Last Updated on Thursday, 9 November 2017, 8:40 by Denis Chabrol
Guyana’s State Assets Recovery Agency (SARA) has 25 “solid cases” of officials of the previous government having properties that they acquired unlawfully using their then privileged positions, Deputy Director, Aubrey Heath-Retemyer said.
Delivering a brief presentation at an Anti-Corruption Sensitisation Seminar for councillors and employees in Region Four (Demerara-Mahaica) organised by the Ministry of Legal Affairs, he indicated that now that Cabinet has approved the acquisition of office space, lawyers would begin proceedings against those persons.
“At the moment, we have about twenty-five solid cases. We are just waiting to move into a building. We have the lawyers standing by and things will move forward apace but if you are going after large sums of money then the person to whom you are going after also has the capacity to hire some of the best legal brains so if the case is not properly prepared and properly presented, you lose,” said Heath-Retemyer, a retired Major of the Guyana Defence Force
Heath-Retemyer pledged SARA’s commitment: “We will give you justice in good time,” he said.
Responding to a question by opposition People’s Progressive Party (PPP) City Councillor, Bisham Kuppen about what was being done to remove the perception that only members of the past administration were being targeted, Attorney General Basil Williams assured that wrongdoings by public officials under the APNU+AFC coalition-led administration would not be covered up. “As Minister, let me say upfront that there is no protection for anyone in our government and under our watch who is involved in any corrupt act. No one is above the law so you could rest assured that with Mr. President David Arthur Granger, you don’t have any excuse. If you are found purloining state assets, the law will take its course,” said Williams.

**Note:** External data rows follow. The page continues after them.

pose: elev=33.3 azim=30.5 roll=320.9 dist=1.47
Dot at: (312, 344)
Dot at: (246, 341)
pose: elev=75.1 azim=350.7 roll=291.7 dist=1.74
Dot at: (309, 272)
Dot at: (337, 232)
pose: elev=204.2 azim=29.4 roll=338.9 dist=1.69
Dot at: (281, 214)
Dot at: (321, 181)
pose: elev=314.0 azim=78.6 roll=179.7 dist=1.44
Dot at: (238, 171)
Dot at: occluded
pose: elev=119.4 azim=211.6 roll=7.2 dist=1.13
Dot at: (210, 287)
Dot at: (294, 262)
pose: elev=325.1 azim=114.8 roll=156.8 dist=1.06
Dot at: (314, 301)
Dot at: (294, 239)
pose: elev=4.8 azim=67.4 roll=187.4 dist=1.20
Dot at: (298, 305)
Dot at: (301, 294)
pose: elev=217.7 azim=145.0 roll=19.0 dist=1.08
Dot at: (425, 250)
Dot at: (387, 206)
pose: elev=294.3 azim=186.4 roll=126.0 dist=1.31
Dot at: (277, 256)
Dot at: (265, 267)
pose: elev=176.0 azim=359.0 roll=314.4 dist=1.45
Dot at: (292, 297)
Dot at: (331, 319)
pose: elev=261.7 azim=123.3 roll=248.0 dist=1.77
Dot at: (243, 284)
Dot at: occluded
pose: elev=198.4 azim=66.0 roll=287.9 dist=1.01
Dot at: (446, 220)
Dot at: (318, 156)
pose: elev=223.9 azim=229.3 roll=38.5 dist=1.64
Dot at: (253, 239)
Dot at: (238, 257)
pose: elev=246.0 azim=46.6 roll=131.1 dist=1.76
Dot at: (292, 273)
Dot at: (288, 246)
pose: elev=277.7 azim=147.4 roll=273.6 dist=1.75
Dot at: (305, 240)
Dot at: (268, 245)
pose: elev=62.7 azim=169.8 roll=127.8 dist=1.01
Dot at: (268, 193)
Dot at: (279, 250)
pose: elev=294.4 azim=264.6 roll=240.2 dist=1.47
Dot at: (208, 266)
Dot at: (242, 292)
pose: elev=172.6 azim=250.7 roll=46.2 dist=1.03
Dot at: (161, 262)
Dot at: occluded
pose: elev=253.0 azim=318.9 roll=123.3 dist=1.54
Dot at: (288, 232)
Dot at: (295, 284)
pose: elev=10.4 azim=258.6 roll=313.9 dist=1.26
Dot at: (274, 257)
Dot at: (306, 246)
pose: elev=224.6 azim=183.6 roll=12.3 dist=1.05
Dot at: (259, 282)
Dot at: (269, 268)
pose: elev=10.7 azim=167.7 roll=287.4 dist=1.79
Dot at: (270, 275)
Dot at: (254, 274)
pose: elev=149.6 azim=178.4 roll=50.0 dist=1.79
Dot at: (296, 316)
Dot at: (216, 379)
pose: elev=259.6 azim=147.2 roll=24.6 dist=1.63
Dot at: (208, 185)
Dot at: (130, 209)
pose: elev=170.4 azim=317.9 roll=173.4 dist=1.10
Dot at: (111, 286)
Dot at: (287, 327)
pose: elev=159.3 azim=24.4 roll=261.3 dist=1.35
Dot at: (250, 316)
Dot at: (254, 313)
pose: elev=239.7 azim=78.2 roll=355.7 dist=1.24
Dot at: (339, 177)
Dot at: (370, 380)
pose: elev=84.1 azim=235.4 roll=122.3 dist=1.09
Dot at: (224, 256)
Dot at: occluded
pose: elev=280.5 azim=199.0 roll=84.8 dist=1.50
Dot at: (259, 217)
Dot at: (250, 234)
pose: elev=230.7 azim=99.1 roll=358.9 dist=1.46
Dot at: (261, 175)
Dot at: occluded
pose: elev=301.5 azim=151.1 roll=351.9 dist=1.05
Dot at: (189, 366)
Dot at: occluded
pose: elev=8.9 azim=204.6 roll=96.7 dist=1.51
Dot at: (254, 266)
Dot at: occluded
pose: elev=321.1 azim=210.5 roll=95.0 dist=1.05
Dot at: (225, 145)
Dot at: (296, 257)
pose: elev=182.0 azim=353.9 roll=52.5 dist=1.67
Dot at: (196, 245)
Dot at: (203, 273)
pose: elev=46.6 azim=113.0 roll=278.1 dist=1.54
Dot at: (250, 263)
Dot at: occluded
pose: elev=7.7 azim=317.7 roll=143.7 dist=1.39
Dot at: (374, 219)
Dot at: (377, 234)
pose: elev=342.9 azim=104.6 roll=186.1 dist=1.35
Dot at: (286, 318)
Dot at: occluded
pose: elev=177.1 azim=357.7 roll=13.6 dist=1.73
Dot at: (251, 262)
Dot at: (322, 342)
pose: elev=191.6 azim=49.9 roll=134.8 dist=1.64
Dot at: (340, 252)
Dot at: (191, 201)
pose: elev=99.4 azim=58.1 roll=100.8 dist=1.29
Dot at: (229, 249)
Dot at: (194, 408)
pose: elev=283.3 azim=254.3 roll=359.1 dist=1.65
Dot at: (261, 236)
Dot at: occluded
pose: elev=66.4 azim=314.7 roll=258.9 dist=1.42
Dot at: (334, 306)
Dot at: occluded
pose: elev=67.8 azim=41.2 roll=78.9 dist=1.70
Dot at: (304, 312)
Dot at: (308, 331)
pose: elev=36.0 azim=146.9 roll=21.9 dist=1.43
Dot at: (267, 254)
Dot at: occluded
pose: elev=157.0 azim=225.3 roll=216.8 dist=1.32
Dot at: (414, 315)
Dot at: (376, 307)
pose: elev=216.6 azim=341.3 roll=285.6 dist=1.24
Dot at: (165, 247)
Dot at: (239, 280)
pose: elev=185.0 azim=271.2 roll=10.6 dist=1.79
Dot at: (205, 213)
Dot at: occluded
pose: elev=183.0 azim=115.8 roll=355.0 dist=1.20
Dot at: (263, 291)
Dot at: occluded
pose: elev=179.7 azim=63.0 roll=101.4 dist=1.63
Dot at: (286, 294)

In his opening remarks, the Attorney General said anyone charged with corruption-related offences must be off the job. “Forensic audits have resulted in charges being laud against purloiners of state assets, who while the criminal charges are pending just stay off the job lest they tamper with, destroy evidence and intimidate witnesses relevant to their charge or any future charges,” he said.
Alluding to an ongoing court case in which a couple has been charged with exporting without a licence 1,907 grammes of raw gold worth GYD$14.6 million, the SARA Director said estimates show that 15,000 ounces of the precious metal had been smuggled out of Guyana weekly. “Since the creation of this agency we have worked assiduously to reduce that amount so that if we can cause less to go we’ll have less to recover,” he said.
He disclosed that SARA agents earlier this week began tracking two pieces of equipment in different parts of Guyana valued at GYD$37 million and GYD$65 million. The agency, he said, has been working with other agencies to retrieve undervalued government property. He said an unnamed person had been renting 100 acres of land at a rate of GYD$100,000 per year. “You can’t get a decent house to rent in Georgetown, small property for that value,” he said.
While young people continue to experience difficulty acquiring house lots, the SARA Deputy Director said agencies were renting land at a rate of GYD$25 per year for a lease of 99 years.
Heath-Retemyer assured that the agency was not on a witch-hunt but simply collecting what belongs to the people of Guyana. “We are not asking anybody for any vendetta. We are simply saying that it is our money- your money and mine- and we want it back,” he said.
Citing the privately-owned Stabroek News newspaper between 2010 and 2014, the SARA Deputy Director said proven research shows that Guyana was losing GYD$28 billion to GYD$35 billion annually in procurement fraud; GYD$90 billion annually in illicit capital flight and over GYD$100 billion through the underground economy.
“The recorded facts indicate that even those numbers, according to international standards, were still too low,” he added.
Heath-Retemyer said SARA has been working with central government and regions to ensure that recorded inventories show “that you do have what you say you have” as part of the focus on movable and fixed assets including land, money and gold.
Legislative Drafting Consultant, Amanda Dhurjon, in her overview of the State Asset Recovery Act, explained that Civil Recovery is only possible of there is “cogent evidence to satisfy the court that the property is the proceeds of unlawful conduct of a public official”.
She said if a person can prove to the court that he obtained the property in good faith for value and without notice that it was state property obtained through unlawful conduct, the court will not grant a civil recovery order.
“The act is designed to stem the tide of corruption while at the same time providing for compensation to a person wronged in the due administration of this act. It is hoped that this law administered by worthy officials would lead to a lessening of corruption in public offices and ultimately lead to a corrupt-free public service,” said Dhurjon.
The Legislative Drafting Consultant said the law provides for the court to order someone to provide information or produce documents or grant warrants to enable SARA agents to search and seize material that is likely to be of substantial importance to any civil recovery case.
Dhurjon said SARA must have the supporting evidence to convince the court to grant the required orders. The court must be satisfied that there are reasonable grounds for suspecting that state property obtained by unlawful conduct is on the premises,” she said.
The Consultant said the State Assets Recovery Act provides for proceedings to recover property but not proceedings against the person.